— THE PROBLEM —
Every line below must be given again exactly.

Records from a collection:

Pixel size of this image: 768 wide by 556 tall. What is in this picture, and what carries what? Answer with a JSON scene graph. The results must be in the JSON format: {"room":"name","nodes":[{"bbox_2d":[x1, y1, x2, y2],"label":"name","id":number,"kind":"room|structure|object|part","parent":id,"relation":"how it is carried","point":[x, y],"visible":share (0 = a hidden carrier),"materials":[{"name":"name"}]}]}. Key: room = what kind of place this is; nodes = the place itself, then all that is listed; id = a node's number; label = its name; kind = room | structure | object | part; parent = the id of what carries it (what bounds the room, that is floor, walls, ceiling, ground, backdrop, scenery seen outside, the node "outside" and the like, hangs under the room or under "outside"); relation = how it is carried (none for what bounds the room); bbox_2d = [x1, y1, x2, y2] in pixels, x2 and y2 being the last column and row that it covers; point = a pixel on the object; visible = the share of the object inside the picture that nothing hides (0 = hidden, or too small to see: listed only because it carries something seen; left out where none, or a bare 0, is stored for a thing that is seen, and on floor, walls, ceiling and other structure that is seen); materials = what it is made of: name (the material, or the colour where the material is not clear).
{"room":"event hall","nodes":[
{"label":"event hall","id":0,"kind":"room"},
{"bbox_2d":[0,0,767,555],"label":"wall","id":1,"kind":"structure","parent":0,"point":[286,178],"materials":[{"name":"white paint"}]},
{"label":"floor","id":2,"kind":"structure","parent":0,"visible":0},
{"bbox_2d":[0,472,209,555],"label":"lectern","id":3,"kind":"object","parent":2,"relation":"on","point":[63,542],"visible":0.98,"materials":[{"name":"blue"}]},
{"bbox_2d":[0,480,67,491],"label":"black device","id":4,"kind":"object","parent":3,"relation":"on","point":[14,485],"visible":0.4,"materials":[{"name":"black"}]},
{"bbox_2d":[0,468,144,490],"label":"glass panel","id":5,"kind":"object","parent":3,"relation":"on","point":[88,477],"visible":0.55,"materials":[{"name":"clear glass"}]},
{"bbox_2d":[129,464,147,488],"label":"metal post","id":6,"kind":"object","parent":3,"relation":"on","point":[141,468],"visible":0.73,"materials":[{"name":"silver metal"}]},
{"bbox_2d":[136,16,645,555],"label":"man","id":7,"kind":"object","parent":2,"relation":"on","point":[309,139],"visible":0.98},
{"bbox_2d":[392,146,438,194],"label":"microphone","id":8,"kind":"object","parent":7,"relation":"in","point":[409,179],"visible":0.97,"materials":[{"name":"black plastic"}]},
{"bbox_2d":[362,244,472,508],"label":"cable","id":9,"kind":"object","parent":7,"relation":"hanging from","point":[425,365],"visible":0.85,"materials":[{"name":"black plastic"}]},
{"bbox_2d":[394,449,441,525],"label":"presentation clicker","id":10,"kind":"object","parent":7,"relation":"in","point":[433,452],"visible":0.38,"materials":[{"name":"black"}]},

— ANSWER SECTION —
Pixel size of this image: 768 wide by 556 tall. What is in this picture, and what carries what? Answer with a JSON scene graph. The results must be in the JSON format: {"room":"name","nodes":[{"bbox_2d":[x1, y1, x2, y2],"label":"name","id":number,"kind":"room|structure|object|part","parent":id,"relation":"how it is carried","point":[x, y],"visible":share (0 = a hidden carrier),"materials":[{"name":"name"}]}]}. Key: room = what kind of place this is; nodes = the place itself, then all that is listed; id = a node's number; label = its name; kind = room | structure | object | part; parent = the id of what carries it (what bounds the room, that is floor, walls, ceiling, ground, backdrop, scenery seen outside, the node "outside" and the like, hangs under the room or under "outside"); relation = how it is carried (none for what bounds the room); bbox_2d = [x1, y1, x2, y2] in pixels, x2 and y2 being the last column and row that it covers; point = a pixel on the object; visible = the share of the object inside the picture that nothing hides (0 = hidden, or too small to see: listed only because it carries something seen; left out where none, or a bare 0, is stored for a thing that is seen, and on floor, walls, ceiling and other structure that is seen); materials = what it is made of: name (the material, or the colour where the material is not clear).
{"room":"event hall","nodes":[
{"label":"event hall","id":0,"kind":"room"},
{"bbox_2d":[0,0,767,555],"label":"wall","id":1,"kind":"structure","parent":0,"point":[286,178],"materials":[{"name":"white paint"}]},
{"label":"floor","id":2,"kind":"structure","parent":0,"visible":0},
{"bbox_2d":[0,472,209,555],"label":"lectern","id":3,"kind":"object","parent":2,"relation":"on","point":[63,542],"visible":0.98,"materials":[{"name":"blue"}]},
{"bbox_2d":[0,480,67,491],"label":"black device","id":4,"kind":"object","parent":3,"relation":"on","point":[14,485],"visible":0.4,"materials":[{"name":"black"}]},
{"bbox_2d":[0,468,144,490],"label":"glass panel","id":5,"kind":"object","parent":3,"relation":"on","point":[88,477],"visible":0.55,"materials":[{"name":"clear glass"}]},
{"bbox_2d":[129,464,147,488],"label":"metal post","id":6,"kind":"object","parent":3,"relation":"on","point":[141,468],"visible":0.73,"materials":[{"name":"silver metal"}]},
{"bbox_2d":[136,16,645,555],"label":"man","id":7,"kind":"object","parent":2,"relation":"on","point":[309,139],"visible":0.98},
{"bbox_2d":[392,146,438,194],"label":"microphone","id":8,"kind":"object","parent":7,"relation":"in","point":[409,179],"visible":0.97,"materials":[{"name":"black plastic"}]},
{"bbox_2d":[362,244,472,508],"label":"cable","id":9,"kind":"object","parent":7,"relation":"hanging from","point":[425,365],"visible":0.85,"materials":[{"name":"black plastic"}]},
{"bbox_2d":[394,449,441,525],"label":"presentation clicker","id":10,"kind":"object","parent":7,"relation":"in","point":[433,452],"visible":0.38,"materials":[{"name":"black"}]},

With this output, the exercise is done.